Skeptical but interested, educators packed a ballroom at the Radisson Riverfront in St. Paul on Wednesday to listen to Gov. Tim Pawlenty make his pitch for Q-Comp, a plan that could begin to change the way schools do business.

Passed in the last legislative session, Q-Comp, or Quality Compensation, would modify the system of pay based on seniority and education level. Instead, teachers’ pay raises would be paid based in part on their performance.

But, Pawlenty said, Q-Comp is more than that.

A document developed by the state Education Department outlines a plan that would revamp the system itself, with master teachers coaching resident teachers, lead teachers paid on a par with school principals and days that allow for greater collaboration.

All of it, Pawlenty said, is geared toward developing a system that teaches smarter and produces children who learn better. The pay, he said, provides the incentives for it all.

Sounding a conciliatory note after a rocky legislative session that included the first real funding increase for schools in years, Pawlenty said he doesn’t want Q-Comp to come from the top.

“This doesn’t work if it isn’t a bottom-up process,” he told the crowd. “If we try to visit this upon you, it will never work. We have a concept I think is worth trying. Let’s try this. There is not a lot of downside. It’s voluntary.”

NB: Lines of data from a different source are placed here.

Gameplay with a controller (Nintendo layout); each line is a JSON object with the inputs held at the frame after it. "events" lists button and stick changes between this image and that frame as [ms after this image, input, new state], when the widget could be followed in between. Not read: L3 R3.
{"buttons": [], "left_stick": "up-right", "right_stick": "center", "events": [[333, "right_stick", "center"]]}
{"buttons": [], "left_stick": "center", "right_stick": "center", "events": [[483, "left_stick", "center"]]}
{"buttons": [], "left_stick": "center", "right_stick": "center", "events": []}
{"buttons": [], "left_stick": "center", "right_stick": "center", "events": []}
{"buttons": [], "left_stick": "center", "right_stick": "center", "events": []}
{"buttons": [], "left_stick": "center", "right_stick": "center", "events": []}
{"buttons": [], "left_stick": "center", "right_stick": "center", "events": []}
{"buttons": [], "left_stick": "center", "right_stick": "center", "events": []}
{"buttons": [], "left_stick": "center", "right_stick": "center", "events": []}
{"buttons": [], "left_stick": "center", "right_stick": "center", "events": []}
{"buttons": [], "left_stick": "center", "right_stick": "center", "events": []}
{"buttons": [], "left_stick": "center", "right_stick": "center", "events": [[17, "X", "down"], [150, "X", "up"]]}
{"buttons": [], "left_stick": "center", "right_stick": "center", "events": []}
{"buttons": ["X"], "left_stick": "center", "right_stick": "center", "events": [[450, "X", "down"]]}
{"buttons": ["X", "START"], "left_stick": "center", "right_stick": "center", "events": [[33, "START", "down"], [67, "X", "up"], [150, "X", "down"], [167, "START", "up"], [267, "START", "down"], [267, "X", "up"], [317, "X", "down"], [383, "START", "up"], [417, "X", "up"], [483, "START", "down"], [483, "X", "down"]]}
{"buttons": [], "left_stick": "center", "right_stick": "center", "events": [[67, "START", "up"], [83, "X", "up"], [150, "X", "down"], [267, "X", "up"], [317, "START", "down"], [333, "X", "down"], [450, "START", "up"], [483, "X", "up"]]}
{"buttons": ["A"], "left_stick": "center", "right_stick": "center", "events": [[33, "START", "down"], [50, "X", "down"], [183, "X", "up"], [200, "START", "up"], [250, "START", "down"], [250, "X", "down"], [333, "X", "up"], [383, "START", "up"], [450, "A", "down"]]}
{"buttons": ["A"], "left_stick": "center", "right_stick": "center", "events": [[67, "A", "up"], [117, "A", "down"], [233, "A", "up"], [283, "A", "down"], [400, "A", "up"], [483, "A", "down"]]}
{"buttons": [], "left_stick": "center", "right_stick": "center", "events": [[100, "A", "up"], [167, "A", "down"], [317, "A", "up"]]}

So far, only the Hopkins School District has applied for Q-Comp, which would provide an additional $260 of state funding for every student in the district. That money—$86 million statewide—could be applied to teachers’ salaries, performance awards, extra training or the hiring of master teachers or specialists.

To qualify, unions and administrators would have to agree to scrap the traditional model that pays strictly on seniority and additional education for one in which teacher evaluations and gains in student achievement account for 60 percent of pay raises.

The new models would be designed locally, and teachers could not be financially penalized for failing to meet the new standards.

Brad Johnson, the new superintendent at Hermantown, said he considered Q-Comp “a good idea,” worth bringing back to his teaching staff of about 150.

“We’ll explore it,” he said. “We’re definitely looking into it very hard. Frankly, financing is so tight, we have to. We need the money.”

Teachers’ raises, Johnson said, “don’t even cover the increase in their health care costs. We have to do something.”